Eyes!

Visible light makes up a small fraction of the electromagnetic spectrum. In human vision, light enters the eye through the cornea, a transparent structure that helps the eye to focus. The iris controls the amount of light that enters the eye. The iris functions much like the shutter on a camera. The iris changes size in order to change the size of it's opening, called the pupil, which lets light into the back of the eye. The lens's function is to focus the incomming light onto the retina, which is the photoreceptive portion of the eye. The retina contains specialized cells called rods and cones.

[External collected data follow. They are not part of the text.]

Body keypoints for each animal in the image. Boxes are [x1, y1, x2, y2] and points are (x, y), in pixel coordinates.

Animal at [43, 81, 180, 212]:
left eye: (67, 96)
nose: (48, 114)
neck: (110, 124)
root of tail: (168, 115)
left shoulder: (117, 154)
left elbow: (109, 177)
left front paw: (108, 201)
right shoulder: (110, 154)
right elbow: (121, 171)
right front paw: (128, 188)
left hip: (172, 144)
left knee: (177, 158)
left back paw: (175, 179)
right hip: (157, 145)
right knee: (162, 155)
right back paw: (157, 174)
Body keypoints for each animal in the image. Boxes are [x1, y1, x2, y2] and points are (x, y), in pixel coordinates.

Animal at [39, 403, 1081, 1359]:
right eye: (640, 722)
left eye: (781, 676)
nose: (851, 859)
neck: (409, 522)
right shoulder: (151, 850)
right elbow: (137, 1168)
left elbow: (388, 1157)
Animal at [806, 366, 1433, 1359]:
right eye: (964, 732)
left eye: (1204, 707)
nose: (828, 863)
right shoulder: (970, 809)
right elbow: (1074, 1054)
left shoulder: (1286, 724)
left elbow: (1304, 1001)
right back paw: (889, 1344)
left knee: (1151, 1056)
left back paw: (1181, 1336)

In the rods and cones, light is transformed into neural energy. Attached to the rods and cones are the bipolar cells. These cells provide synaptic connections to the rods and cones. The bipolar cells connect to the ganglion cells. The ganglion cells form the optic nerve, which leads to the occipital lobe of the brain. The occipital lobe is located in the back of your head, and interprets the impulses from the optic nerves. The occipital lobe contains cells that are specialized in the detection of light patterns. Simple cells respond to a singular line of light. Complex cells respond to a bar of light that is moving is a specific direction. Hypercomplex cells respond to a moving bar of light that is a particular length. And feature detectors respond to specific stimulus patterns.

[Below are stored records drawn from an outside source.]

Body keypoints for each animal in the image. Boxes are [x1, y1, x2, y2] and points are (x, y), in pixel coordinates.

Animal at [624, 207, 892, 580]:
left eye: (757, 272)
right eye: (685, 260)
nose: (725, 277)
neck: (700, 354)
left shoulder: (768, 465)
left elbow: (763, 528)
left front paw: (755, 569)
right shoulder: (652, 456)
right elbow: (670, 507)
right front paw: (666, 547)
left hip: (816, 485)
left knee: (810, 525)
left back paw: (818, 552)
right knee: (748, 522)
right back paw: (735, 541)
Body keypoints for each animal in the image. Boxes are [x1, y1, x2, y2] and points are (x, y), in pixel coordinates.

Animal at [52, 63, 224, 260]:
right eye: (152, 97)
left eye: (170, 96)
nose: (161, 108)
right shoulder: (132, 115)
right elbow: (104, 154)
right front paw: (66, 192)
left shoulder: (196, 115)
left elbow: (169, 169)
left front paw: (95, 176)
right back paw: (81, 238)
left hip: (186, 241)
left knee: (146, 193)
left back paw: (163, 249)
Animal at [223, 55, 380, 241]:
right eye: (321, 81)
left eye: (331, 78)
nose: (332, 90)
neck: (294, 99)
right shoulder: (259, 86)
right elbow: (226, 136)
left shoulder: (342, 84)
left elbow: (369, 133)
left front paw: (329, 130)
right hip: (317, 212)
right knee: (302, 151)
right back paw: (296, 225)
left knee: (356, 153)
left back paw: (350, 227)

There is an area on the retina called the blind spot where there aren't any receptors. This is where the optic nerve exits the eye. By looking at the picture below, (not to close though) you can demonstrate the blind spot. Close your left eye, and stare at the cross with your right eye. Now slowly move toward the screen. The airplane should disappear. By moving closer, though, it should reappear.

Color Vision

The color that an object appears to the eye is due to the object's wavelength. Violet has a wavelength of about 400 nanometers. Red is about 650 nanometers. The wavelength of light corresponds to it's hue. Brightness and saturation also change the appearence of color objects. Brightness is the intensity of the light. Saturation refers to the complexity of the light, namely how many different wavelengths appear.

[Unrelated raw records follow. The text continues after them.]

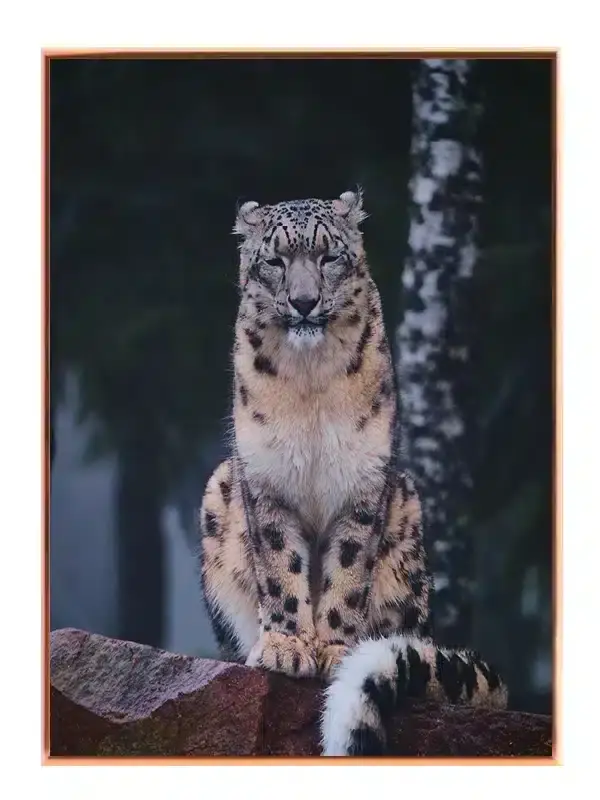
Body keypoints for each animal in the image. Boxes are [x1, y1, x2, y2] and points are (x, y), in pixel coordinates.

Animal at [197, 189, 508, 756]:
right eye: (275, 261)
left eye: (328, 256)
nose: (303, 302)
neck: (309, 382)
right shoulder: (267, 482)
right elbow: (279, 565)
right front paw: (287, 646)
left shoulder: (363, 487)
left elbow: (347, 570)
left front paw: (335, 650)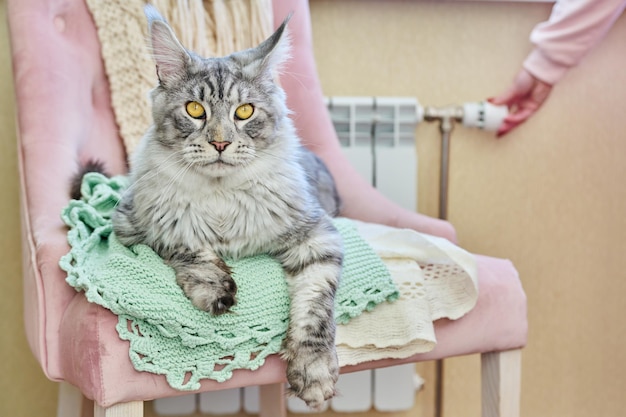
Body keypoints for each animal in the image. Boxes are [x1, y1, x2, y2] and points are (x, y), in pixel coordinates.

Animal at [109, 4, 342, 408]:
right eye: (194, 109)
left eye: (244, 112)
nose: (219, 143)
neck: (220, 196)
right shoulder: (137, 225)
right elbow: (188, 246)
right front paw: (215, 288)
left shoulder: (317, 236)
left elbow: (315, 308)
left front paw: (313, 370)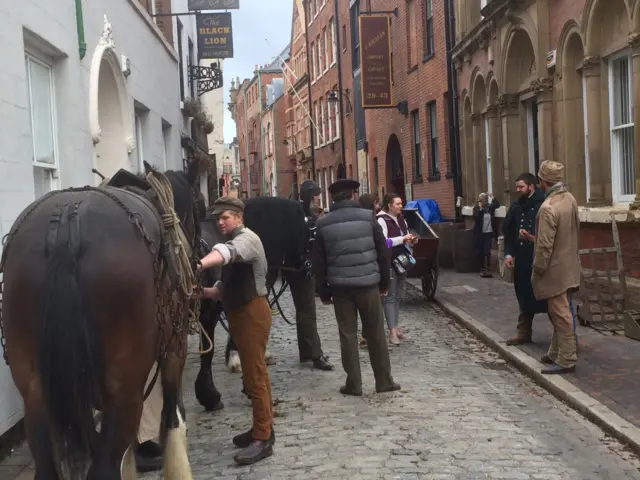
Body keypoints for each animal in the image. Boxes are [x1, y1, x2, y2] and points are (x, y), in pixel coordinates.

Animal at [0, 162, 200, 480]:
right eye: (198, 204)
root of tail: (67, 223)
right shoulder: (174, 350)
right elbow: (173, 418)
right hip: (125, 388)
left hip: (36, 393)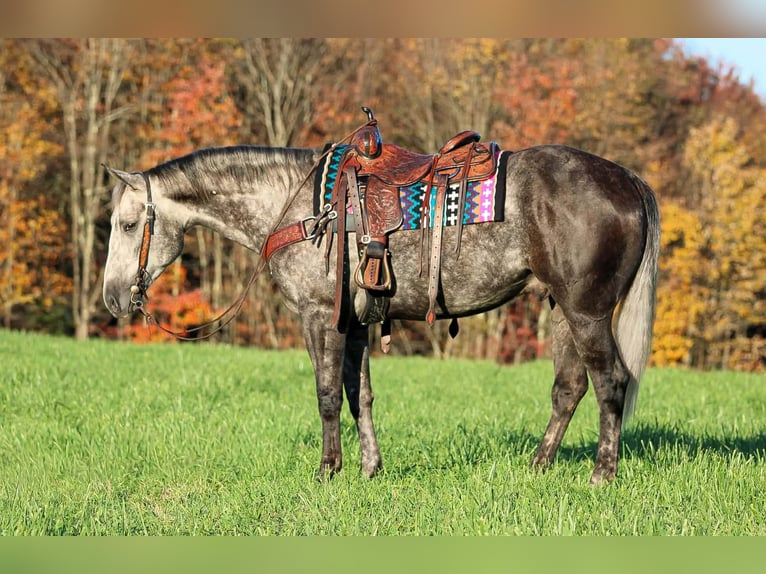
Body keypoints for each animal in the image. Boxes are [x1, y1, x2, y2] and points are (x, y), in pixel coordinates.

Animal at [102, 140, 660, 485]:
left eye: (129, 225)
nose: (112, 299)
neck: (301, 209)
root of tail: (629, 179)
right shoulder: (355, 325)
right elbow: (360, 396)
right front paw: (370, 468)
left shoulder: (319, 317)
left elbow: (328, 396)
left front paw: (328, 471)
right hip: (562, 310)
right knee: (569, 389)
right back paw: (538, 466)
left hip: (587, 313)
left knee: (611, 383)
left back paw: (601, 475)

One theory on why we see colors proposes that color is simply the relative excitement of red-, blue-, or green-sensitive cones. If there is a high level of excitement in the blue-sensitive cones, then an object will appear blue. This theory is called the Young-Helmholtz or Trichromatic Theory. Additive color is a color whose wavelengths are the addition of other wavelengths. Subtractive color is color made from subtracting wavelengths. An example of subtractive color would be mixing paints.
Additive Color and Subtractive Color
Another color theory, the Oppenent-Process Color Theory, states that colors are arranged into three pairs: red and green, blue and yellow, and white and black. Color blindness is an example of this. Color blindness is caused by missing or deficient pigments in the cones of the eye. There are different types of color blindness, depending on which cone system(s) are dysfunctional. Monochromacy is where people only have black and white vision, while dichromacy is when a person has some color vision, but cannot see red and green, or blue and yellow. Color blindness is hereditary and sex linked.

Dark/Light Adaption

One way that our eyes react to a rapid change in the amount of light in our environment is by the regulation of the amount of light that reaches our eyes. To do this, the size of the pupil is altered. In a dark environment, our pupil will grow larger. In a bright environment, it will become contract and become smaller. This is not enough to adequately adjust to the many different levels of brightness that we may encounter. Thus, we need another way of regulating light sensitivity. Photopigments on the rods and cones allow this. In a bright invironment, these light-sensitive pigments are broken down. In the dark, however, they regenerate, and can make the eye up to 100,000 times more sensitive to light. Light adaptation is faster than dark adaptation.
Visual Pathways to the Brain

The part of the occipital lobe which recieves visual information is called the visual cortex. The optic chiasm is the point where the optic nerves cross over, and project to the opposite hemisphere of the brain.